Jusqu’où un artiste peut-il aller pour protester contre une critique négative? Pour le chorégraphe allemand Marco Goecke, très très loin.
Marco Goecke, chef de la compagnie de ballet de l’Opéra d’État de Hanovre et chorégraphe, est si sensible à la critique qu’il vient d’être viré de son poste et fait désormais l’objet d’une enquête judiciaire. Le dimanche 12 février, lors de la première de son nouveau spectacle, Glaube – Liebe – Hoffnung (« Foi – amour – espoir »), au moment de l’entracte, il a pris à partie la journaliste Wiebke Hüster, critique danse au Frankfurter Allgemeine Zeitung, qui se trouvait dans le public.
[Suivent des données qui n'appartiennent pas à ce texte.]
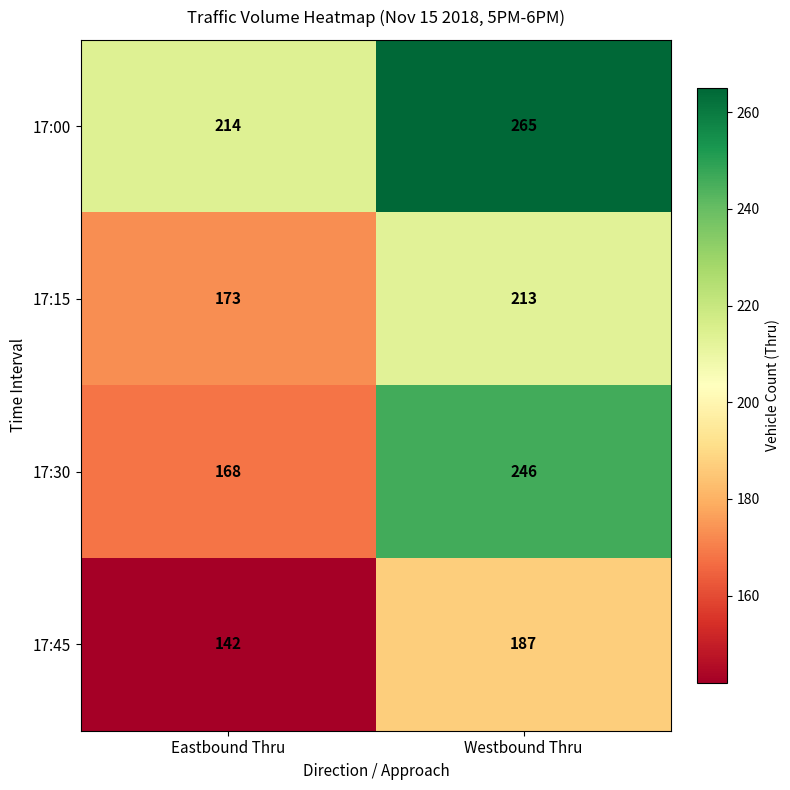

How many categories are shown in the chart?

2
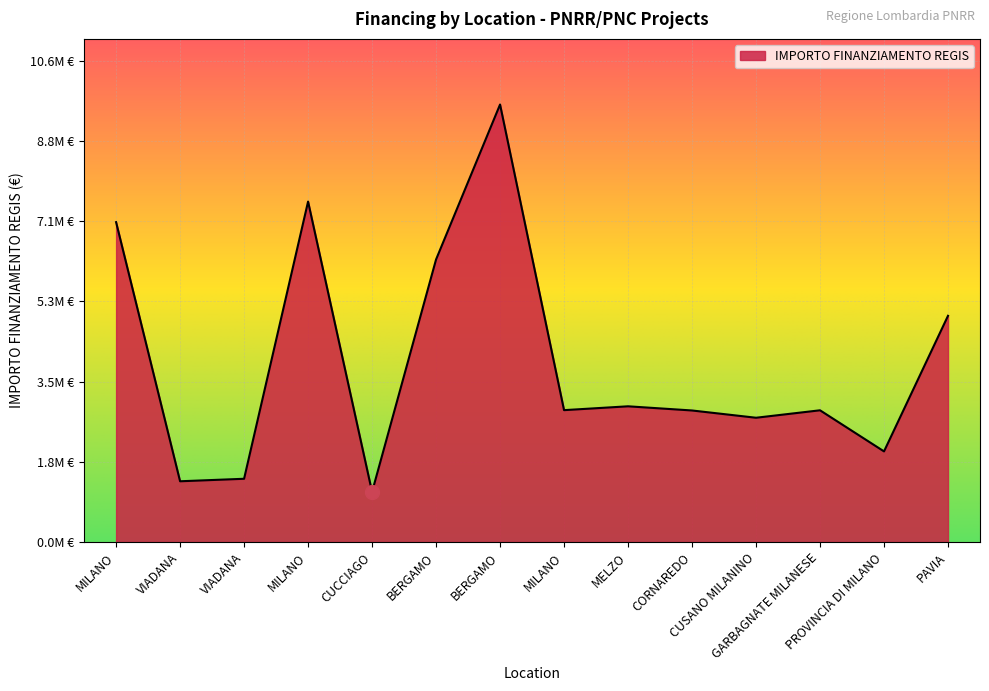

Where is the first local maximum?

MILANO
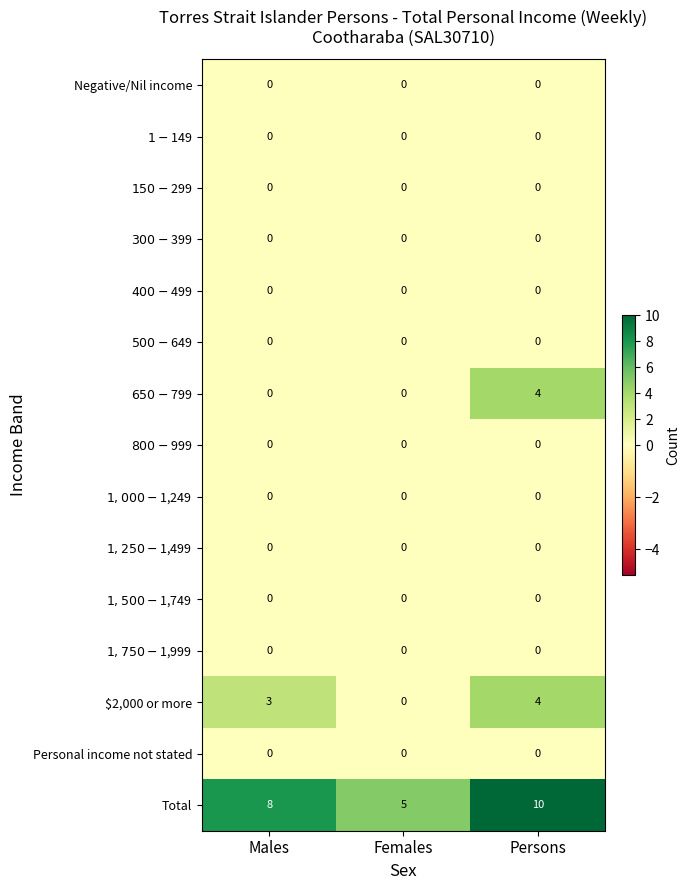

Is it true that Personal income not stated equals 0 at Females?

True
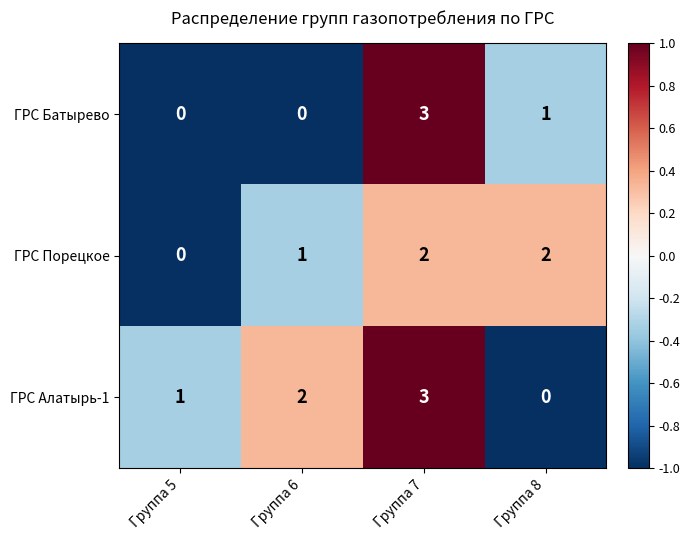

True or false: ГРС Алатырь-1 has a value of 2 at Группа 6.

True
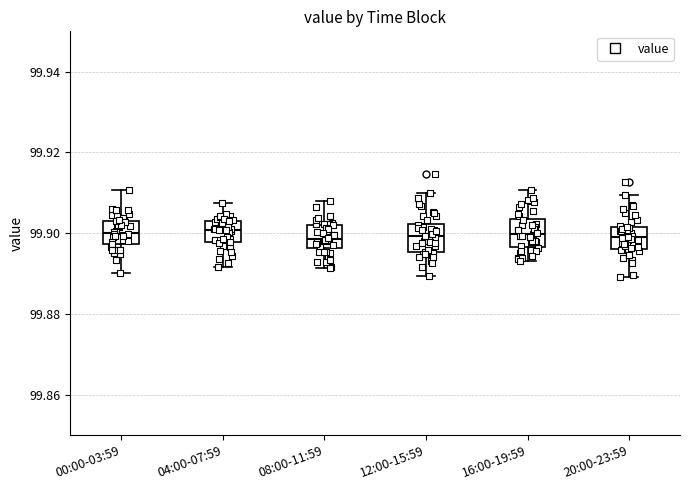

Where does the median line of the box for 08:00-11:59 sit on the y-axis? The values are not printed on the chart, so give them approximately, as read against the axis.

99.898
Il lui a annoncé qu’elle n’était pas la bienvenue dans la salle à cause du compte-rendu qu’elle avait publié la veille d’un autre spectacle qu’il avait mis en scène pour le Nederlands Dans Theater de La Haye. Selon elle, l’effet de ce ballet consistait tantôt à rendre le spectateur fou, tantôt à l’assommer d’ennui. Goecke l’a accusée d’être responsable d’une baisse des ventes de billets. Et puis soudain, à la stupeur générale, il s’est frayé un chemin entre les spectateurs jusqu’à la critique et lui a badigeonné le visage d’excréments sortis d’un petit sac en plastique. Les matières fécales « fraîches » venaient de Gustav, son teckel de compagnie. Secourue par un employé de l’opéra, la journaliste s’est nettoyée dans les toilettes avant de se rendre dans un poste de police pour porter plainte. D’autres journalistes ont dénoncé une attaque contre la liberté de la presse. L’Opéra a présenté ses excuses à Hüster, ensuite le chorégraphe a fait de même, mais cela ne l’a pas empêché d’être renvoyé. Il est vrai qu’il avait d’abord tenté de se justifier en prétendant que son acte n’était pas prémédité et que les critiques de la journaliste étaient « personnelles ».
Il aurait même ajouté que cela faisait vingt ans qu’elle le bombardait de « merde ». La punition spontanée qu’il lui a infligée était donc adaptée au crime.